**The task**
Please quote only the lines that start at the one with "515 620 5.48" and go on to the last line of the data, both ends kept.

________

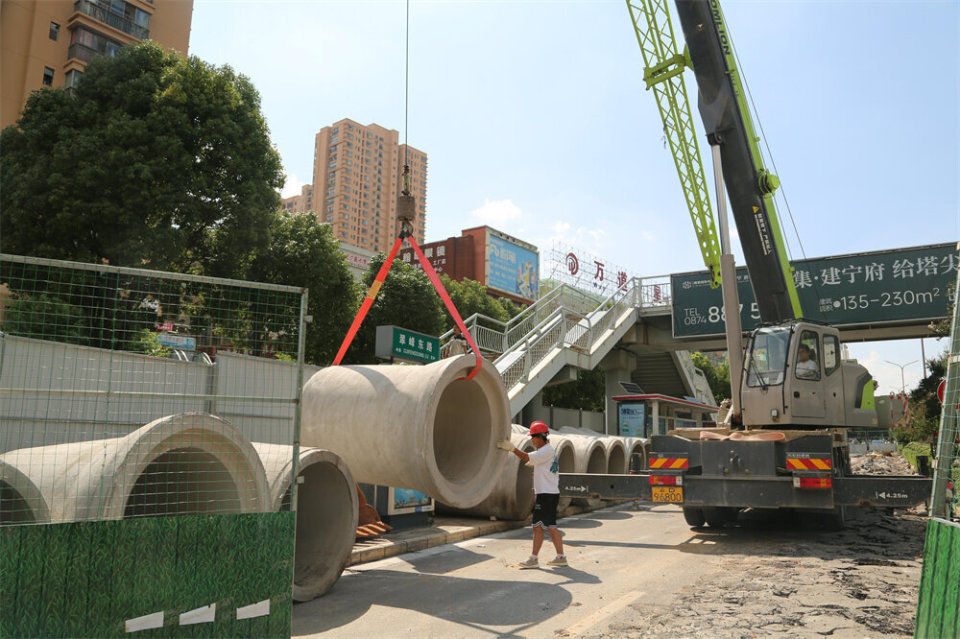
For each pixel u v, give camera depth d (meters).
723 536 10.40
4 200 17.02
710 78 11.85
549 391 36.34
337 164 129.12
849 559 8.18
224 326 6.44
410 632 5.18
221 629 3.87
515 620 5.48
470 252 80.69
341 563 6.44
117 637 3.49
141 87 18.27
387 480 7.95
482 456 8.47
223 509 5.54
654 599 6.14
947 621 3.44
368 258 52.75
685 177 15.60
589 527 11.84
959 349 3.89
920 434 21.33
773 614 5.56
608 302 27.38
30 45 31.44
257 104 20.92
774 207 12.38
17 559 3.24
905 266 22.91
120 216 16.73
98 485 4.78
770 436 9.91
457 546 9.48
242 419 9.21
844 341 25.75
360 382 8.23
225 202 18.67
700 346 29.11
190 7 37.72
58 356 7.52
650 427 22.77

________

**Answer for this exercise**
515 620 5.48
470 252 80.69
341 563 6.44
117 637 3.49
141 87 18.27
387 480 7.95
482 456 8.47
223 509 5.54
654 599 6.14
947 621 3.44
368 258 52.75
685 177 15.60
589 527 11.84
959 349 3.89
920 434 21.33
773 614 5.56
608 302 27.38
30 45 31.44
257 104 20.92
774 207 12.38
17 559 3.24
905 266 22.91
120 216 16.73
98 485 4.78
770 436 9.91
457 546 9.48
242 419 9.21
844 341 25.75
360 382 8.23
225 202 18.67
700 346 29.11
190 7 37.72
58 356 7.52
650 427 22.77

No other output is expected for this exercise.